SEÇİME YAKLAŞIRKEN ÜLKEDE NELER OLUR

 Dünyanın dışında yaşıyoruz sanki her hareketimiz skandal. Kitabına uyduruyoruz bir şekilde. Seçimi ele alalım mesela,,Uygar dünyada bir seçim kampanyası başlayınca liderlerin gezi programları, televizyonda tartışma programları filan örgütlenir.

Türkiye'de seçim kampanyası başlayınca şunlar oluyor: Seçim Yasası değiştiriliyor.

Muhalefetteki partilerin kilit isimleri tutuklanıyor. Rakip çıkmak isteyen adayın evinin bahçesine Genelkurmay Başkanı helikopterle iniyor. Seçim sandıklarını denetleyecek yargıçlar değiştiriliyor. Bütün seçmeni bir bayrak türden sınır ötesi harekâtlar planlanıyor. Ve nihayet gazeteleri, radyo ve televizyonları, sosyal medyayı tamamen kontrol altına alacak yasal düzenlemeler getiriliyor. Böylece köşeye sıkıştırılan muhalefete, “hadi şimdi kazan da görelim" deniliyor.

Futbol dilinde buna "tek kale maç" deniliyor; rakip takımın kalecisinin direğe bağlandığı bir tek kale maç... Meclis'e getirilen Sosyal Medya Yasası, seçime dönük bu bir seri hamlenin sonuncusu...

Erdoğan, medyayı neredeyse tamamen Saray'ına bağladı, hala muhalefet etmekte direnen gazetecileri de davalarla, tehditlerle, cezalarla yıldırdı. Ancak o süreçte medya da ciddi itibar kaybetti, güvenilmez, izlenmez, okunmaz oldu.

Kamuoyu, medyadan alamadığı bilgi için gözünü kulağını Twitter’a, YouTube’a, yurt dışından yayın yapan medya organlarına çevirdi. Hükümet, önce Twitter’da mesaj atanları bulup cezalandırarak, yurtdışından yayın yapan da engelleyerek veya onları lisans almaya zorlayarak çare bulmaya çalıştı; olmadı. Sosyal medyanın etkisi kırılamadı. Bunun üzerine baskı dozunun artırılmasına karar verildi. Yeni yasayla, artık "halk arasında panik yaratmak amacıyla gerçeğe aykırı bilgi yayanlara 1 yıldan 3 yıla kadar hapis cezası verilecek.

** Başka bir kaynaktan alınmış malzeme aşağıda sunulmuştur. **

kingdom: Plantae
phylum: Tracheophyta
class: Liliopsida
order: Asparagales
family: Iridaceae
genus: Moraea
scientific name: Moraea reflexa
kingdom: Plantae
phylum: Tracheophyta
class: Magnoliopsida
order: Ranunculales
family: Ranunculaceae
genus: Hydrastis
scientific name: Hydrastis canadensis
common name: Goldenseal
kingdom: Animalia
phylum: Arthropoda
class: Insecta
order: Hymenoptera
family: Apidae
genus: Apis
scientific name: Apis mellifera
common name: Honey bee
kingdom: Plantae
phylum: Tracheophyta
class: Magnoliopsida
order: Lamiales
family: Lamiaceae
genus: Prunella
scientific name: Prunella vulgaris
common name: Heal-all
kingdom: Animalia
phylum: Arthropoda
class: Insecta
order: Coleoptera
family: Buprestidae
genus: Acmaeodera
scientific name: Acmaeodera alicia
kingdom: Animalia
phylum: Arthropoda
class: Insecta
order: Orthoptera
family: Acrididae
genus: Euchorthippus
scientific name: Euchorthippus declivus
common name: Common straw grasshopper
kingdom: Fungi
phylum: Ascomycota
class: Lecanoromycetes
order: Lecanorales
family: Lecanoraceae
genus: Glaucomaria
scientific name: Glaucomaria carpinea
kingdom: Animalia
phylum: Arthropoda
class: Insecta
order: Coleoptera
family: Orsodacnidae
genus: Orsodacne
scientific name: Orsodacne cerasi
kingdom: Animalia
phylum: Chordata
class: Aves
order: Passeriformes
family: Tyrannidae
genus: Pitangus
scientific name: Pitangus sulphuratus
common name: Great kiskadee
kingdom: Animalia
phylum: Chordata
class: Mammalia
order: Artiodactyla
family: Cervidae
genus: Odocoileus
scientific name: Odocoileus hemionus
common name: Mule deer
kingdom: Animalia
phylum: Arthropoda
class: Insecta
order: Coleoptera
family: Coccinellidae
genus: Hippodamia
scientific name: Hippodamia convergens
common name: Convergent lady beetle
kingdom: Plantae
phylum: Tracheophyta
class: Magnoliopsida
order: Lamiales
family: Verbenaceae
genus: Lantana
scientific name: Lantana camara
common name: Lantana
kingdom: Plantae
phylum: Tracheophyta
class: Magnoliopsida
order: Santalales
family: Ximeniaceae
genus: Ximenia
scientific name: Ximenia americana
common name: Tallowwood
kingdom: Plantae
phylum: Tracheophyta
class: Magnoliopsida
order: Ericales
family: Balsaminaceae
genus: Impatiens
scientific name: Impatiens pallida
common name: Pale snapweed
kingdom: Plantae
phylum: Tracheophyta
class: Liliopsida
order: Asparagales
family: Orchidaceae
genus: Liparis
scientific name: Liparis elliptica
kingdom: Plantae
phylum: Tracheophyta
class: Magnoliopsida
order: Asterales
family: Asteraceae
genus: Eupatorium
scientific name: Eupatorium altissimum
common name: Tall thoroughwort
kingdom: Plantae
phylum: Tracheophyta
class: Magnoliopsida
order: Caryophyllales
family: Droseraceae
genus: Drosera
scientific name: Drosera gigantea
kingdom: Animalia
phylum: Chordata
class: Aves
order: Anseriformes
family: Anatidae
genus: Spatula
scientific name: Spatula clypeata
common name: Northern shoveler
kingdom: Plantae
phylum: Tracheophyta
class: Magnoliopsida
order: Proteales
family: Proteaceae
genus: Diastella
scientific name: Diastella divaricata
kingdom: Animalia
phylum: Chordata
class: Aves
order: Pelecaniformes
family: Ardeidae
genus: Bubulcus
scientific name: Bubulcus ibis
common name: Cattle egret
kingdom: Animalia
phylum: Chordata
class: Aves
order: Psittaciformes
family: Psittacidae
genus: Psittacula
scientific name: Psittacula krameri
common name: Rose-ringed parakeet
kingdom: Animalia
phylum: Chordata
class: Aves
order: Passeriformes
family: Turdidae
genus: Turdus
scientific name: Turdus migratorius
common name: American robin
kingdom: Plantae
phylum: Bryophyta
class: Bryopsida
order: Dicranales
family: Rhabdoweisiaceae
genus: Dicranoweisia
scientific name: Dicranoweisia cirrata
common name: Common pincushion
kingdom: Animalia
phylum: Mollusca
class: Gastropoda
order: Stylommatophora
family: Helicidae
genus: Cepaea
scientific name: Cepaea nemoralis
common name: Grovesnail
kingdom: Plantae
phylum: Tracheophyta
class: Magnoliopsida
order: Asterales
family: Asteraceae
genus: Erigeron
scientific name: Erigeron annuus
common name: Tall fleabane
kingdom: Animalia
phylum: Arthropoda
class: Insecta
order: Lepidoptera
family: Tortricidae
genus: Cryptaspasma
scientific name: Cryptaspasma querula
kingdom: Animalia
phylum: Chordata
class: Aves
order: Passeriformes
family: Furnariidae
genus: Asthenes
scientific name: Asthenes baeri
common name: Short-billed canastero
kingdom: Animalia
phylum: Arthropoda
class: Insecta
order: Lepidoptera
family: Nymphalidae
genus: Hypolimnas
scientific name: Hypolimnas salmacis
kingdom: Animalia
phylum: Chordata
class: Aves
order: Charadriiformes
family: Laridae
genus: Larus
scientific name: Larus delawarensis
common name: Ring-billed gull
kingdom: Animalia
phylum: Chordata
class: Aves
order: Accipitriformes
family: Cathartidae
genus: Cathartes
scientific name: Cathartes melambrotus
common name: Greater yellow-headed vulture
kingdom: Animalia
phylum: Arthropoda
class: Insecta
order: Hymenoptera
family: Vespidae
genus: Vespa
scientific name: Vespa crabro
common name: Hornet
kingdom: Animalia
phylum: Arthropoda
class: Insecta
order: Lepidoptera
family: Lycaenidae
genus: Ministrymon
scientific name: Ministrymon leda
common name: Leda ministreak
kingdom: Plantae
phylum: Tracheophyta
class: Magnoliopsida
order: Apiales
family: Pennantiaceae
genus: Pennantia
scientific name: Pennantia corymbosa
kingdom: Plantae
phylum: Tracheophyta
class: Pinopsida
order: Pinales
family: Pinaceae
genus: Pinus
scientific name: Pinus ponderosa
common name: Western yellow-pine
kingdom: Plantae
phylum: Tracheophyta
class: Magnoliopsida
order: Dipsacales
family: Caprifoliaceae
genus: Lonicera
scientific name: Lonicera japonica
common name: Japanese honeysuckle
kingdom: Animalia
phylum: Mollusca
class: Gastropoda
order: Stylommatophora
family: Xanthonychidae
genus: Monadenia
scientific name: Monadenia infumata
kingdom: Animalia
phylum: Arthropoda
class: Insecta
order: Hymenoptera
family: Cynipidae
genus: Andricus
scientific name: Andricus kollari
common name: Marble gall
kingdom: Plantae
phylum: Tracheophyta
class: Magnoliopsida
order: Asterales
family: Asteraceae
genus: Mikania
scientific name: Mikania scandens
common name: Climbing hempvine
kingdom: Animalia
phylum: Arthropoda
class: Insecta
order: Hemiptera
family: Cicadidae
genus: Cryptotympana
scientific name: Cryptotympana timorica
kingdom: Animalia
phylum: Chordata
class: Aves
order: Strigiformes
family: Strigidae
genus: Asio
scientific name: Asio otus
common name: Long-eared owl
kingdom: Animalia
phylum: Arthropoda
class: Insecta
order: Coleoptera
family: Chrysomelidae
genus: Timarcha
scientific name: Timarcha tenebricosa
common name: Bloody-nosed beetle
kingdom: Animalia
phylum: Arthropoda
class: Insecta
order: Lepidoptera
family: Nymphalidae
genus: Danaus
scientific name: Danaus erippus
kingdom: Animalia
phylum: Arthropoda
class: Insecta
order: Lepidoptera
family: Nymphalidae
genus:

Hangi bilginin gerçeğe aykırı olduğuna da yine iktidar kontrolün deki yargı karar verecek. Türkiye'de askeri operasyonda verilen kayıp sayısından, enflasyon rakamlarına kadar birçok bilginin tartışmalı olduğu düşünülürse bu muğlaklığın iktidara ne kadar geniş bir müdahale alanı sunduğu anlaşılır. Tek amaç, bilgi yayanı susturmak, iktidarı tartıştırmamak, tartışanı pişman etmek, seçime sorunsuz gitmek...

Peki, bu koşullarda, tek kale oynanan bir maç kazanılabilir mi?  Göreceğiz bakalım. Türkiye, bunun sınavına girecek önümüzdeki seçimde...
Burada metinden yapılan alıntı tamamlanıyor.